Whitfield Fire Gets Trail Cameras To Help With Arson Investigations

  • Friday, June 17, 2022
  • Mitch Talley, Whitfield County Director of Communications
Fire Chief Ed O’Brien (left) and Investigator/Lt. Jesse Bond hold two trail cameras obtained through a grant from Georgia Arson Control, represented by consultant Ken Lecroy, who delivered the equipment Tuesday morning. The department will use the cameras to help investigate repetitive arson cases in a certain area
Fire Chief Ed O’Brien (left) and Investigator/Lt. Jesse Bond hold two trail cameras obtained through a grant from Georgia Arson Control, represented by consultant Ken Lecroy, who delivered the equipment Tuesday morning. The department will use the cameras to help investigate repetitive arson cases in a certain area
photo by Mitch Talley

The Whitfield County Fire Department has some new tools in its battle against arsonists, courtesy of a grant from Georgia Arson Control. 

Ken Lecroy, a consultant with the non-profit organization that’s funded by Georgia insurance companies, was in town Tuesday morning to deliver two new trail cameras, valued at $250, to department headquarters, where Chief Ed O’Brien and Investigator/Lt. Jesse Bond were happy to accept the equipment. 

While hoping they never have to use the cameras, the two firefighters readily pointed out they could have been useful in the investigation of previous incidents. 

“We have had one case specifically in the past where we borrowed trail cameras from ATF (Alcohol, Tobacco and Firearms) to investigate an arson,” Chief O’Brien said. “Then we thought, could we just get our own?” 

That’s a good idea, Mr. Lecroy interjected, “because there’s always delays when you borrow equipment, because you’re on their schedule when it can be delivered and set up, so to have your own cameras always ready to go is huge for fire investigation.” 
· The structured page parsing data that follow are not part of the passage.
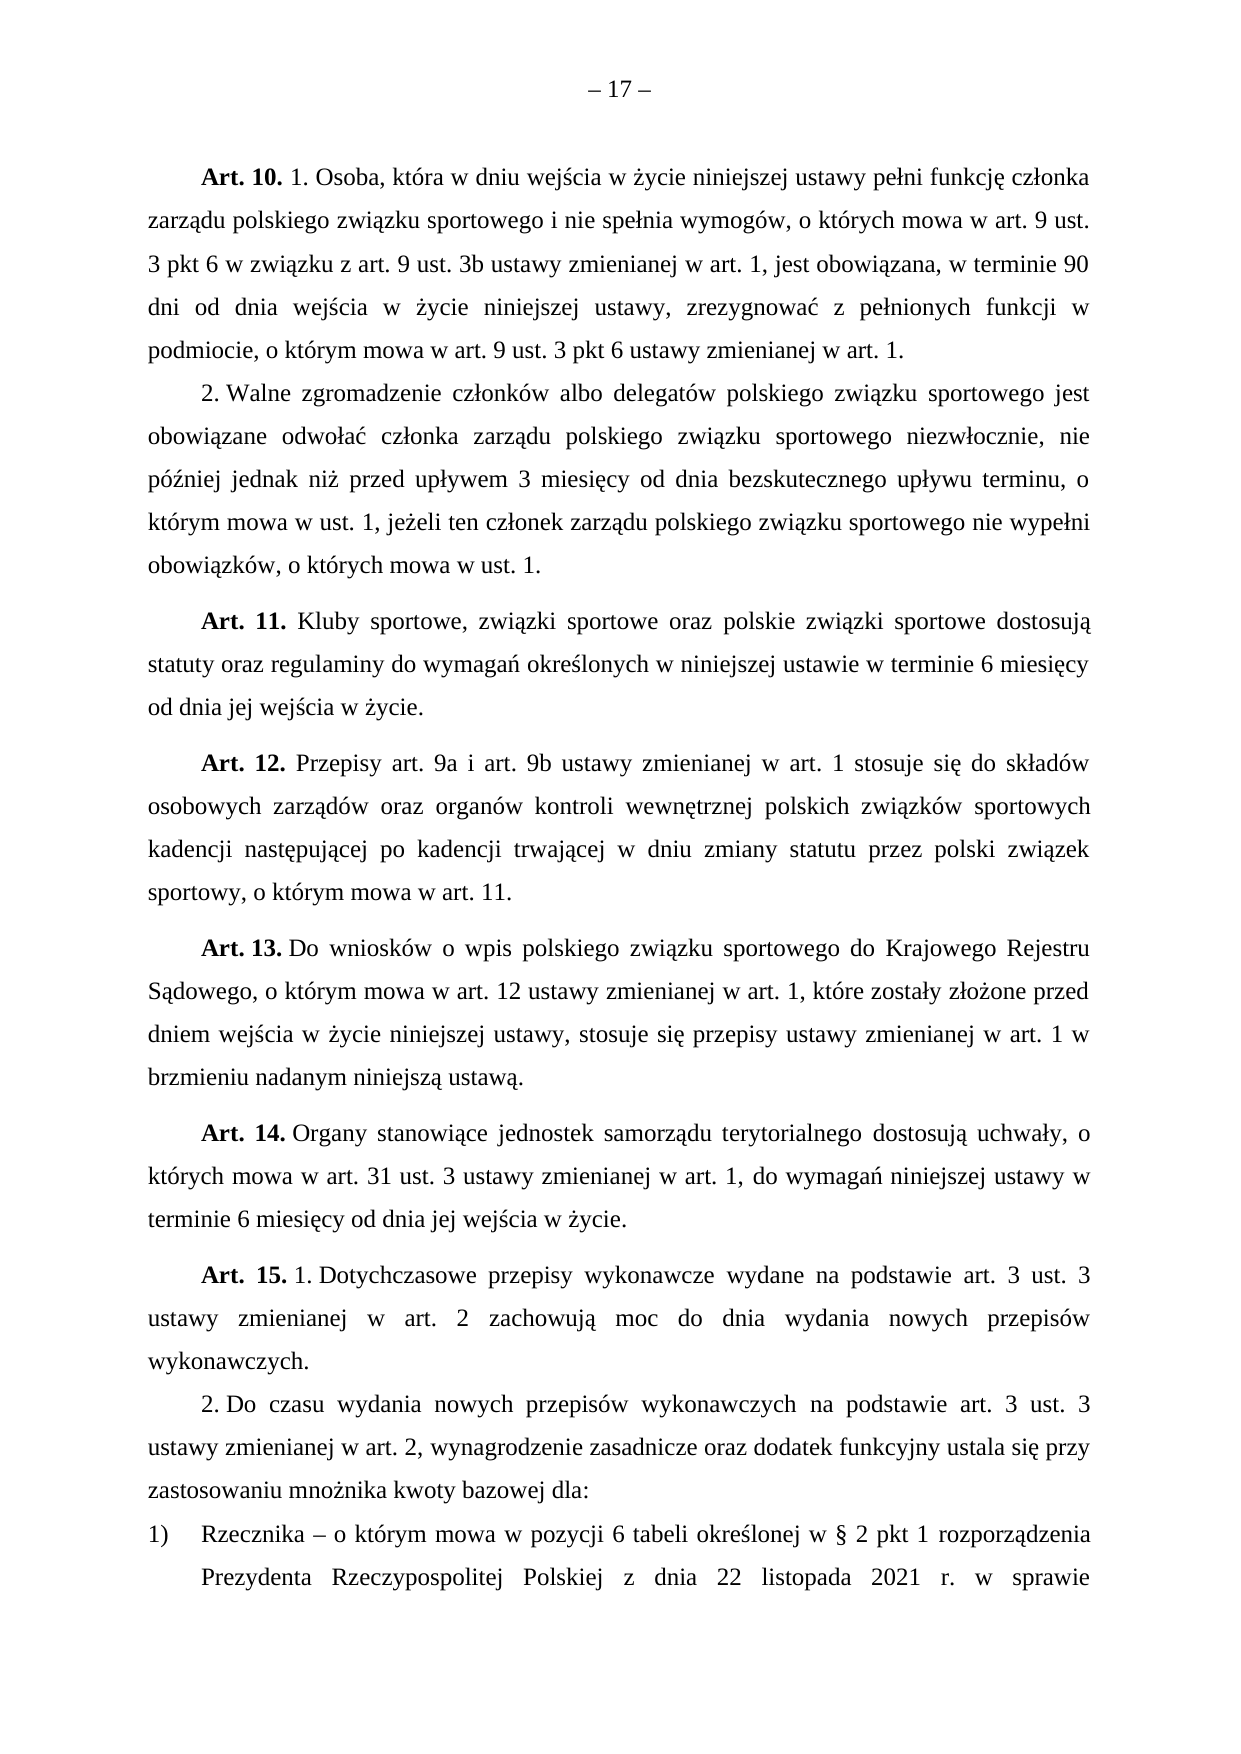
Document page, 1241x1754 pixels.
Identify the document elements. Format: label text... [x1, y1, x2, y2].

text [148, 1519, 1091, 1591]
text Art. 15. 1. Dotychczasowe przepisy wykonawcze wydane na podstawie art. 3 ust. 3 ustawy zmienianej w art. 2 zachowują moc do dnia wydania nowych przepisów wykonawczych. [148, 1260, 1091, 1375]
text Art. 11. Kluby sportowe, związki sportowe oraz polskie związki sportowe dostosują statuty oraz regulaminy do wymagań określonych w niniejszej ustawie w terminie 6 miesięcy od dnia jej wejścia w życie. [148, 606, 1091, 721]
text 2. Walne zgromadzenie członków albo delegatów polskiego związku sportowego jest obowiązane odwołać członka zarządu polskiego związku sportowego niezwłocznie, nie później jednak niż przed upływem 3 miesięcy od dnia bezskutecznego upływu terminu, o którym mowa w ust. 1, jeżeli ten członek zarządu polskiego związku sportowego nie wypełni obowiązków, o których mowa w ust. 1. [148, 378, 1091, 579]
text 2. Do czasu wydania nowych przepisów wykonawczych na podstawie art. 3 ust. 3 ustawy zmienianej w art. 2, wynagrodzenie zasadnicze oraz dodatek funkcyjny ustala się przy zastosowaniu mnożnika kwoty bazowej dla: [148, 1389, 1091, 1504]
text Art. 13. Do wniosków o wpis polskiego związku sportowego do Krajowego Rejestru Sądowego, o którym mowa w art. 12 ustawy zmienianej w art. 1, które zostały złożone przed dniem wejścia w życie niniejszej ustawy, stosuje się przepisy ustawy zmienianej w art. 1 w brzmieniu nadanym niniejszą ustawą. [148, 933, 1091, 1091]
text Art. 10. 1. Osoba, która w dniu wejścia w życie niniejszej ustawy pełni funkcję członka zarządu polskiego związku sportowego i nie spełnia wymogów, o których mowa w art. 9 ust. 3 pkt 6 w związku z art. 9 ust. 3b ustawy zmienianej w art. 1, jest obowiązana, w terminie 90 dni od dnia wejścia w życie niniejszej ustawy, zrezygnować z pełnionych funkcji w podmiocie, o którym mowa w art. 9 ust. 3 pkt 6 ustawy zmienianej w art. 1. [148, 162, 1091, 364]
text Art. 12. Przepisy art. 9a i art. 9b ustawy zmienianej w art. 1 stosuje się do składów osobowych zarządów oraz organów kontroli wewnętrznej polskich związków sportowych kadencji następującej po kadencji trwającej w dniu zmiany statutu przez polski związek sportowy, o którym mowa w art. 11. [148, 748, 1091, 906]
text Art. 14. Organy stanowiące jednostek samorządu terytorialnego dostosują uchwały, o których mowa w art. 31 ust. 3 ustawy zmienianej w art. 1, do wymagań niniejszej ustawy w terminie 6 miesięcy od dnia jej wejścia w życie. [148, 1118, 1091, 1233]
Lt. Bond is one of the county’s three state-certified fire investigators whose job it is to figure out what caused a fire. To make that job easier in the case of repeat arsons, he decided to try and get funding for the cameras, applying for a grant that was eventually approved by the board of Georgia Arson Control. 

“The investigators are super excited and thankful to be receiving this grant from Georgia Arson Control,” Lt. Bond said. “Any type of resource that we can use for investigations that prevent the destruction of property and lives of Whitfield County citizens, we’re all about it.” 

Lt. Bond says the department will put the cameras to good use “if we had somebody who was going to a certain property over and over and over and setting property on fire. That’s what we would ideally use these cameras for. We’d mount them in an inconspicuous place, so basically unmanned surveillance is what we’d be conducting.” 

The cameras would be hidden to capture images of unsuspecting arsonists in the act, and the photographic evidence would even be accessible in real time over investigators’ cell phones, if service is available in the area. 

“If it takes a picture, it sends it to your cell phone, and you’ll get instant notice and then you can respond or send a response almost instantaneously to the site,” Mr. Lecroy said. 

The fire department’s responsibility to investigate the cause of fires is critical to the insurance industry, where big money is often at stake if it can be proven that an arsonist set the fire. 

“Typically when we have a structure fire, the next day, the insurance investigator gets with our investigators and we all dig through it, look it over, try to truly come up with the cause,” Chief O’Brien said, “because there’s a lot of money that insurance pays out on arson cases that if they can prove it was arson, they don’t have to pay out on the big insurance claims.” 

Having photographic evidence provided by these dedicated cameras could be important in a trial, Chief O’Brien said, “Someone might say we can just go grab a camera ourselves, but if it’s my personal camera, if we tried to use it as evidence, the defense could say, ‘Where’d you get it, what have you done with it, what’s on it?’ This will be official county equipment that all it’ll be used for is surveillance.” 

The chief says the county is excited to receive another investigative tool. “I think we’ll probably end up having to use these cameras - bad to say - but I think we will,” Chief O’Brien said, especially with the economy in turmoil, a time when arsons historically rise. “In fact, we’re working with the state on a pretty heavy case right now. I can’t say a lot because it’s an active investigation, but that’s one case where something like these cameras could have helped if they were there.”

The battery-operated trail cameras are weather-proof and can be hidden to try and catch arsonists in the act, even capable of sending real-time images to the cell phones of fire investigators to allow instantaneous responses.
The battery-operated trail cameras are weather-proof and can be hidden to try and catch arsonists in the act, even capable of sending real-time images to the cell phones of fire investigators to allow instantaneous responses.